Dr. Winn was one of the founding members and early volunteers that helped staff the People’s Health Center after Park City identified the need for a nonprofit health clinic for the uninsured and underinsured. When Park City was chosen as a finalist in the “All American City” national competition, Dr. Winn was sent to Cleveland by city leaders as a delegate for the final presentation. With a long-term commitment to community service, Dr. Winn has served as chairman of the “Children at Risk” committee that supervised the Park City Rotary Club’s philanthropic activities with young people, in addition to many school and community activities.
Dr. Winn has received numerous accolades and public recognition for his work with park rangers, volunteer and professional ski patrollers, medical and nursing students, and medical residents from several different specialties and hospitals. He continues to enjoy showing students how to provide medical care like an “old-time country doctor.” He treats his patients as family and knows them on a first-name basis, just as they know him by his nickname, “Winnie.”
Dr. Winn’s writing career is a direct outgrowth of his many years as a “teacher.”
Timothy R. Pearson is the author of the number-one international and New York Times best seller The Old Rules Are Dead; president and CEO of The Thomas L. Pearson and The Pearson Family Members Foundation, the philanthropic intermediary of the Pearson Family that conceived and established The Pearson Institute for the Study and Resolution of Global Conflicts at the University of Chicago’s Harris School of Public Policy Studies in September 2015; and founder, president, and CEO of Pearson Advisors || Partners.

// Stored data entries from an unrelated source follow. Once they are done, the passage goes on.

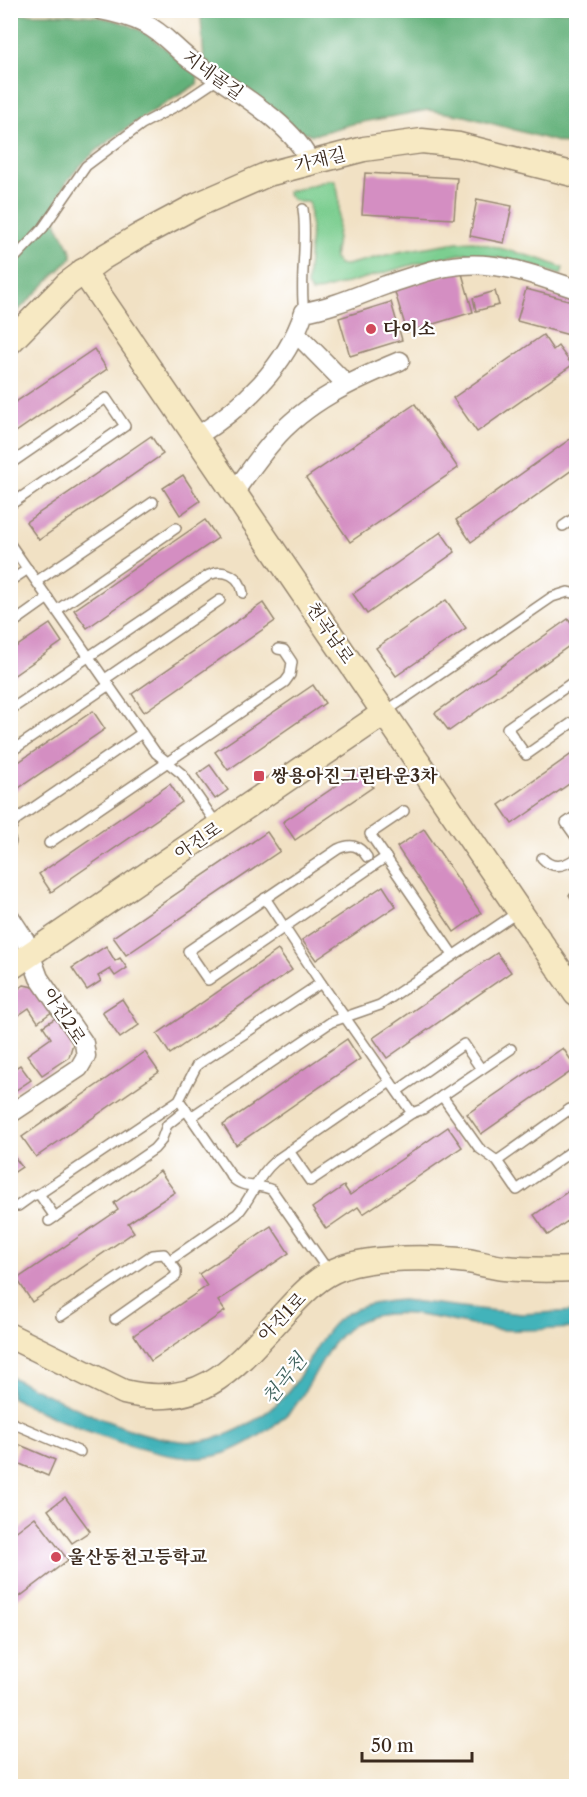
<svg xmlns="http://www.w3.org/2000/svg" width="587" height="1797" viewBox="0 0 587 1797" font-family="'Libre Caslon Text','Noto Serif KR',serif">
<rect width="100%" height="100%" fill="#fff"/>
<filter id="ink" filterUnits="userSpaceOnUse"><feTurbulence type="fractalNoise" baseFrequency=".0167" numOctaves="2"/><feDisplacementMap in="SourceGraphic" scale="12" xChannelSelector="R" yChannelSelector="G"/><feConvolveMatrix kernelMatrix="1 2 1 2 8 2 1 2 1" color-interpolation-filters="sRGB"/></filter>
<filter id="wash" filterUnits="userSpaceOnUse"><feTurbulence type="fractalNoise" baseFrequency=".008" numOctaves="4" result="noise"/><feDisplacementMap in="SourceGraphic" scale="24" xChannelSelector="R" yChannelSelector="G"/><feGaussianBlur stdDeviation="1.35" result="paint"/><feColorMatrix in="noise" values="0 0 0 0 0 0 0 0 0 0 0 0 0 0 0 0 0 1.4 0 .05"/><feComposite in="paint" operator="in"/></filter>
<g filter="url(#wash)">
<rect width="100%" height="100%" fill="#f1e1c4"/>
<path fill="#7bce90" stroke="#5b7c57" stroke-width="1.5" d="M329,180H334C344,195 337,240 334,258L339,265H346L403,251L457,242L474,241L540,259L563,268L561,275L522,262L466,253L419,263L312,293L307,286L311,231L309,202C297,202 293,203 287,192Z"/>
<g fill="#64b17a" stroke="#506e4c" stroke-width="1.5">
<polygon points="220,10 576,11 576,147 465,116 428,110 352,124 313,135 298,131 204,60 201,18"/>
<path d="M11,14C52,14 107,10 143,32C162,43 179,62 198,75L197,84C159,109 54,162 55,215C56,232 71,241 72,257L11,318Z"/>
</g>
<path fill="#43b3ba" stroke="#3f6e6c" stroke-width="1.5" d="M402,1300L522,1314L576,1311V1328C552,1329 528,1331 504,1330C459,1327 402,1301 360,1321C329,1335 316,1377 297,1403C280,1426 237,1453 209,1457C162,1465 54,1420 11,1397V1377C59,1400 128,1436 181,1441C223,1446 275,1414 297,1380C330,1327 332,1305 402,1300Z"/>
<g id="blocks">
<g fill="#d48ec2">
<polygon points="365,173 457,178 454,219 362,214"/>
<polygon points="477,199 512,206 504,243 470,236"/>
<polygon points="461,270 473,312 407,332 394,289"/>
<polygon points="526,289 576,302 576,321 573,336 517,321"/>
<polygon points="495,291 499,305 476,311 473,298"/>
<polygon points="391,302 402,340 350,356 339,318"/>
<polygon points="543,335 553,350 558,346 572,365 477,432 453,398"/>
<polygon points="94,349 107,369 10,436 10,406"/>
<polygon points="415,404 458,468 350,542 306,478"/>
<polygon points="576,435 576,467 471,542 456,520"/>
<polygon points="151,436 163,454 39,540 26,522"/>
<polygon points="183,475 200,501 180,515 163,488"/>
<polygon points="205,520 218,538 87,628 74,610"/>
<polygon points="441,532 455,552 367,614 353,594"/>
<polygon points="446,600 466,628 396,676 376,648"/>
<polygon points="263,603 275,621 144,712 132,694"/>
<polygon points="568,619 576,631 576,641 449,731 435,713"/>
<polygon points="50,624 62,642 10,678 10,651"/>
<polygon points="313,685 325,703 228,770 215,752"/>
<polygon points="93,711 105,729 10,794 10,768"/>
<polygon points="576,751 576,779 512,824 499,805"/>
<polygon points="210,765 228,790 215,799 197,774"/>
<polygon points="361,769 373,787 295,840 283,822"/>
<polygon points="170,784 182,802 51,892 39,874"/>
<polygon points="424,829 481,913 454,932 397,847"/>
<polygon points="267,832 280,851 126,955 113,937"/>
<polygon points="383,886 396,906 316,960 302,940"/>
<polygon points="576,890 576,906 569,895"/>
<polygon points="106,946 115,961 120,958 127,968 115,976 110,969 98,976 101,981 87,990 72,968"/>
<polygon points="278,950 292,970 170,1054 157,1034"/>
<polygon points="497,953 511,972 387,1058 373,1038"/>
<polygon points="24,985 37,988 53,1011 38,1022 29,1008 10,1021 10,995"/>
<polygon points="122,999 139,1025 120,1038 102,1012"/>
<polygon points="57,1017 74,1040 69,1057 42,1075 27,1055 51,1038 43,1026"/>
<polygon points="347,1039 360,1059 236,1145 223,1125"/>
<polygon points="563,1048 576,1068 481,1134 467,1114"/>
<polygon points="145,1052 159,1072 36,1157 22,1137"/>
<polygon points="20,1065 31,1080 10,1094 10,1071"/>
<polygon points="448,1127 462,1147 363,1214 358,1207 326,1229 312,1208 344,1186 350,1195"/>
<polygon points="10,1151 22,1167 10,1175"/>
<polygon points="160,1171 175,1192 128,1223 134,1232 32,1302 17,1279 118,1210 114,1203"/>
<polygon points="576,1186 576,1215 548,1235 534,1215"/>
<polygon points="271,1226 289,1253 218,1301 225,1311 151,1361 134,1335 207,1286 199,1274"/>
<polygon points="20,1445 55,1460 48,1476 13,1461"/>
<polygon points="65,1497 90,1531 72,1543 48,1510"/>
<polygon points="35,1517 68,1560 10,1604 10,1536"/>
</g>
</g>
</g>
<g filter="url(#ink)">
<use href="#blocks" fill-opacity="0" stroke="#968671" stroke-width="1.5"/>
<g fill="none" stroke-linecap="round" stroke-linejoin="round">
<g stroke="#968671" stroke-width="12">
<g id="lane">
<path d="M303,209C308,243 299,278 304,312"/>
<polyline points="10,263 43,228 86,166 142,124 182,103 218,79"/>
<polyline points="10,464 106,398 125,426 10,505"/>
<polyline points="563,526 576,517"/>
<polyline points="10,544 156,753 182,774 218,826"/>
<polyline points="10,581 28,569"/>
<polyline points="37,581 153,502"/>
<polyline points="57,610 176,528"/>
<polyline points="10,625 48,598"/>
<polyline points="105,679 220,600"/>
<polyline points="576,680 507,728 526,755 576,720"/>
<path d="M10,710L209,575C225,568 240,576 243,593"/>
<polyline points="385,712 552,597 568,592 576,594"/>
<polyline points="10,752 109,685"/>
<polyline points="404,811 370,834 453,955"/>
<polyline points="576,816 566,823 576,837"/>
<polyline points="10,829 17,819 142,733"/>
<polyline points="10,839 11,842"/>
<polyline points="49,843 285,682 290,675 292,662 284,650 278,649"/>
<path d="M367,857C359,845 351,843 338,849L188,951L208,980L386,857"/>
<path d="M542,858C553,870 565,866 576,858"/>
<polyline points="265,898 321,983 412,1113"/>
<polyline points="397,1091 464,1044 481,1069"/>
<polyline points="442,1096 479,1148 497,1161 517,1190 576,1148"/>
<path d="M179,1100L232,1177C243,1190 259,1183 272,1190L329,1272"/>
<polyline points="191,1117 331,1022 380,1005 518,912"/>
<polyline points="289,1151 310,1181 412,1113 423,1109 511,1049"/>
<polyline points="497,1161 570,1109 576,1118"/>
<polyline points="39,1194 55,1217"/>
<polyline points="18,1206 32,1196 39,1194 179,1100 197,1065 321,983"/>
<polyline points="49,1221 154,1149 161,1141 167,1125 186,1110"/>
<path d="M169,1261L237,1214C252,1198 257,1176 275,1161L390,1082"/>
<polyline points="61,1316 152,1255 164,1254 176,1270 176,1276 115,1319"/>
<polyline points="10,1422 80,1452"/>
</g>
</g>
<g stroke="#968671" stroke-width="21">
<g id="street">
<path d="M100,10C116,13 131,17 145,24C162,32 174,47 188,58C223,84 295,123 310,163"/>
<polyline points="297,334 346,384"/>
<path d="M196,437C244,406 286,367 304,312C333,307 359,295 386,285C411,277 436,267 461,265C501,261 540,277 576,289"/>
<path d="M234,492C247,475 259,457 273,441C306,402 354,380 400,361"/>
<polyline points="10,917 25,940 39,978 84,1043 86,1056 79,1068 10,1114"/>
</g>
</g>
<g stroke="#968671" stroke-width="27">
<g id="secondary">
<polyline points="83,271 576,994"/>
<polyline points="10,342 67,284 102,258 139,236 197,205 268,174 364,149 422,141 459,145 576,175"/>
<polyline points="10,968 384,713"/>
<path d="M10,1336L124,1392C208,1412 240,1360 291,1306C305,1291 321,1275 341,1268C371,1256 435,1257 468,1261C480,1263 492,1267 504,1268C527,1270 553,1270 576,1269"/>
</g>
</g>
<use href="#lane" stroke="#fff" stroke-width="9"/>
<use href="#street" stroke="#fff" stroke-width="18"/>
<use href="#secondary" stroke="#f7e9c3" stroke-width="24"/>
</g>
</g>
<g fill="#d1495b" stroke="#fff" stroke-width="2">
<circle cx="371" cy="329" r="6"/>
<rect x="253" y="770" width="12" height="12" rx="3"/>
<circle cx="56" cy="1557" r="6"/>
</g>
<g text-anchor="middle" stroke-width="4.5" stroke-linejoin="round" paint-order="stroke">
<g font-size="18" fill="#3b2a1e" stroke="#fff">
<text transform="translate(213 75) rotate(36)" y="6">지네골길</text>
<text transform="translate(320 160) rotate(-14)" y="6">가재길</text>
<text transform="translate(330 633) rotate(56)" y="6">천곡남로</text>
<text transform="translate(198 841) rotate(-34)" y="6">아진로</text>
<text transform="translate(64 1016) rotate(57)" y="6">아진2로</text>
<text transform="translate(282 1317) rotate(-46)" y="6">아진1로</text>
</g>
<g font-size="18" font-weight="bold" fill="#3b2a1e" stroke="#fff" text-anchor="start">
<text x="383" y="335">다이소</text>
<text x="271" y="782">쌍용아진그린타운3차</text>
<text x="68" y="1563">울산동천고등학교</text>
</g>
<g font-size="20" font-style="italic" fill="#3e615c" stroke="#fff">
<text transform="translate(284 1379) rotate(-52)" y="7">천곡천</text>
</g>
</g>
<rect width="587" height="1797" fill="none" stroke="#fff" stroke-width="36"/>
<path d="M362 1752v9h110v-9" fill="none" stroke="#3b2a1e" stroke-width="3"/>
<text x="371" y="1752" font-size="18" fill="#3b2a1e" stroke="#ffffff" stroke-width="4.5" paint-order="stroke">50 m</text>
</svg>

Pearson previously served as vice chairman, global managing partner, and first-ever chief marketing and communications officer for KPMG, the global Big Four accounting, tax, and consulting firm. He also was president and CEO of a leading international marketing and management consulting firm and, earlier in his career, he was president of several advertising agencies, where he led award-winning initiatives for leading global companies. He has received numerous global and national marketing honors and multiple awards, including Advertising Age’s Best, Belding, Cable, Clio, Echo, Golden Phone, Lulu, Proto, PRSA Sunny, and the Wall Street Journal’s Best.
He is also active with numerous civic and charitable organizations. In 2012 and 2013, he and his brothers Tom, Phil, and David were the first global benefactors of the Nobel Peace Prize Concert in Oslo, Norway, through The Thomas L. Pearson and The Pearson Family Members Fund. He has served on the Nobel Peace Center’s advisory board and as a member of the Harvard Business School’s Dean’s Research Society.
Mr. Pearson graduated cum laude with a BA degree in English literature from DePauw University, where he was a Maxwell Scholar and president of Gold Key, the men’s senior honorary society. He resides in Saddle River, New Jersey; Atlanta, Georgia; or Park City, Utah—depending on the temperature, the humidity, and the season.